J'ai terminé "Le chant des dunes" de John Connolly

vendredi 19 mai 2017

Le mas provençal - Hartmann Abbey

Lecture en cours
'Le mas provençal - Hartmann Abbey

Hartmann Abbey - Le mas provençal


Le début


Un jeune homme raconte avec enthousiasme son bonheur de vivre dans le Midi avec sa compagne.

Mon avis


Premières impressions :

De ses nuits d'amour à ses déjeuners au soleil en passant par les courses au village, l'auteur nous raconte son bien-être avec une fougue très sympathique mais quelque peu saoulante.
Quelques préjugés.
Ça part un peu dans tous les sens : on a l'impression que l'auteur veut absolument faire rire le lecteur en faisant toutes les plaisanteries possibles et imaginables à propos de tout, de rien et de tout le monde.

Un penchant agaçant pour les blagues sur le se*e, sur les nuits des autres avec des commentaires péjoratifs sur leur physique et leurs probabilités de connaître l'amour.
Les femmes semblent n'exister que pour qu'Antoine puisse  évaluer leur physique et leurs envies.

Cela dit, tout cela respire la santé, la paix et la joie de vivre.
L'auteur possède un certain don pour parler de la cuisine provençale : du brio, de la bonne humeur. Mais là encore il en fait un peu trop.
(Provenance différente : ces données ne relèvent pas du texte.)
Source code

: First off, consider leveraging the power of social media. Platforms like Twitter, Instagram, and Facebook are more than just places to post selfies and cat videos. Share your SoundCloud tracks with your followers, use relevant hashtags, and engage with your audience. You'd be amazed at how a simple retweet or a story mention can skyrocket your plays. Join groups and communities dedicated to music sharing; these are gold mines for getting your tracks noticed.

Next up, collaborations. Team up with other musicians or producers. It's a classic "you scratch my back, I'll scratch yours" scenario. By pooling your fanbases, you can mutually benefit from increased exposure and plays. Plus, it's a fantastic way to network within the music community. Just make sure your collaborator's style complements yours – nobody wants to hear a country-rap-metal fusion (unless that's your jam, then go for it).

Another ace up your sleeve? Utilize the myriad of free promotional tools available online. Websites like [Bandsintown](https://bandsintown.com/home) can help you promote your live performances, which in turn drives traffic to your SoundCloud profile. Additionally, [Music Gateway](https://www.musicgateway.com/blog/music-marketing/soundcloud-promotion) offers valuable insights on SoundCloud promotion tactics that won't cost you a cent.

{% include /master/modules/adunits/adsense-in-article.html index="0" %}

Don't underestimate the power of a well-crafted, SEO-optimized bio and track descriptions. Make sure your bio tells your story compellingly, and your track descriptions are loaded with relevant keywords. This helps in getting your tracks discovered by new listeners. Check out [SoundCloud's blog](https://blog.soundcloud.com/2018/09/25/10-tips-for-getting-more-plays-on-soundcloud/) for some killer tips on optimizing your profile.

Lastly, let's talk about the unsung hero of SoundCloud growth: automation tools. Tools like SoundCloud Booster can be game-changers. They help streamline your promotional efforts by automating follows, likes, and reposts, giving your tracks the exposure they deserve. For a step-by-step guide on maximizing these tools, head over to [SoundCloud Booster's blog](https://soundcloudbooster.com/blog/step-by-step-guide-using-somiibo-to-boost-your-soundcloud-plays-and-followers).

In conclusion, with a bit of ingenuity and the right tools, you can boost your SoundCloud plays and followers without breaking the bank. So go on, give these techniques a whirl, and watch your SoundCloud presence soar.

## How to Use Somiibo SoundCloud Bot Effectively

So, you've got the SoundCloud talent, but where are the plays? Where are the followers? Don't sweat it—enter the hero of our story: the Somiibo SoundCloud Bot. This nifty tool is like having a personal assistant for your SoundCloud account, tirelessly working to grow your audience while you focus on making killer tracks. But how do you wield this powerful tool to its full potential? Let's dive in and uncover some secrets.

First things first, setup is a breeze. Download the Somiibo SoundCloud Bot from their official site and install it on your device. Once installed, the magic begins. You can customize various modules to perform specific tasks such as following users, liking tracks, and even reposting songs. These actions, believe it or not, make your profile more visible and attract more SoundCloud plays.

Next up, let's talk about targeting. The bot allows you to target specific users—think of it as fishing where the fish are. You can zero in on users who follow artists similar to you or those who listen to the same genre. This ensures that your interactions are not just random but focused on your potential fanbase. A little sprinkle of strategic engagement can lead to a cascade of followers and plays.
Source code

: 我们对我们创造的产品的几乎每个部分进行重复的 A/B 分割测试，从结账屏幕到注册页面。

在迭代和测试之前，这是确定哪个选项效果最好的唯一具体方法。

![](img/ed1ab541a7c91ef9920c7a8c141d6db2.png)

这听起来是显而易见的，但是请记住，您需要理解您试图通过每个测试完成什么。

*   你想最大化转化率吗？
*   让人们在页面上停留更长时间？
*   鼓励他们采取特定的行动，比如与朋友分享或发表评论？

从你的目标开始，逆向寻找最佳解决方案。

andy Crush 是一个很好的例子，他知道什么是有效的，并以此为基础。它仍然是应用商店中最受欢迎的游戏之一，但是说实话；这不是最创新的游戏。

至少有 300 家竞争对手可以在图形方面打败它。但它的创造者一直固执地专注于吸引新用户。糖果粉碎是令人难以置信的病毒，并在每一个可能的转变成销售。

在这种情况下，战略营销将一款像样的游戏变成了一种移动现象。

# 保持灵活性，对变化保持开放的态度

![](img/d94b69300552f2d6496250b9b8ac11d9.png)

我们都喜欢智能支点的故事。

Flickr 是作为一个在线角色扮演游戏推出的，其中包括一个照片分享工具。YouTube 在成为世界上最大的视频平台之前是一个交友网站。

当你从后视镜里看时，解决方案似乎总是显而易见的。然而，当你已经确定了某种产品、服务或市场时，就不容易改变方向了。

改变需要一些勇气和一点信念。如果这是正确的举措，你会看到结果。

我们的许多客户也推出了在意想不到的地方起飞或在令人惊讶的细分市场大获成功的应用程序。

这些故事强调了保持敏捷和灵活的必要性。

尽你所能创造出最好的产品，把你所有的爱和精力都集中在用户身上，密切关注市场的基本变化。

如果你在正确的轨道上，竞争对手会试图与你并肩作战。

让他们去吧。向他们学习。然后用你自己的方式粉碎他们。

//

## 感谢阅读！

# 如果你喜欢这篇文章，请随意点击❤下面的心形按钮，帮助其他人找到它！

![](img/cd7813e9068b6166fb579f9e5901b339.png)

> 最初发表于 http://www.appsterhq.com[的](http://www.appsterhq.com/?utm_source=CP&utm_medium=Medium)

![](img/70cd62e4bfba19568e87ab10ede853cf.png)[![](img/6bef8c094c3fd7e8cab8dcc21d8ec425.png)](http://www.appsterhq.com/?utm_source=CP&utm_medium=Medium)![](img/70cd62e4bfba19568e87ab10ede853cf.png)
Au fait, le lecteur est assez grand pour comprendre les blagues, inutile de les souligner en insérant le mot "rires" entre parenthèses (mais bon, ses "(rires)" prêtent à sourire en levant les yeux au ciel)
Bref, il y a des idées, mais on a la tête qui tourne.

Une belle envolée sur un marronnier finit en eau de boudin: pourquoi cette manie d'insérer un peu partout, des gros mots qui gâchent de jolis passages ?
Une dissertation ratée sur deux bacs à glace dans le freezer.

L'air de rien, ce texte est plutôt amusant :
Antoine raconte tout ce qu'il voit, tout ce qu'il entend, commente le moindre de ses gestes, la moindre de ses pensées et cela aboutit parfois à des passages délirants : un gentil paragraphe sur des oiseaux qui viennent picorer des miettes, ensuite quelques lignes aux détails crus...et cruels sur le triste sort qui attend les poules de la basse-cour,  puis, chapitre 12, toutes les phases du chargement de la cafetière électrique (jusqu'à l'absurde)  et un verre de Poire Williams avalé "comme des crottes de nez": je secoue la tête, passant de l'amusement à l'agacement, et je ne peux m'empêcher, encore et toujours, de lever les yeux au ciel en me répétant : "non mais n'importe quoi, lui !" ; avec le sourire malgré tout, accompagné de quelques "pffff".

"Merdouille" et "face de rat" en se référant/en parlant à un enfant ?
De gros problèmes avec les conjugaisons, problèmes également avec la syntaxe.

D'odieux relents de racisme au chapitre 23 : ce roman est décidément un concentré du meilleur et du pire.
Au chapitre 24 intervient une énigme et Antoine, avec ses réactions totalement illogiques, semble se faire des films avec des doutes absurdes qui remettent en question, sans motif valable, tout ce qu'il prétendait vivre depuis le début du roman., une histoire cousue de fil blanc qui plonge le roman dans une incohérence totale
Heureusement, j'en suis à 90 % : je me suis lassée de cette histoire cousue de fil blanc, il est temps que ça se termine....

Voilà, j'ai terminé, et la fin ne me plaît pas du tout, mais alors pas du tout,du tout, du tout : ce roman  finit dans des considérations d'un cynisme hallucinant.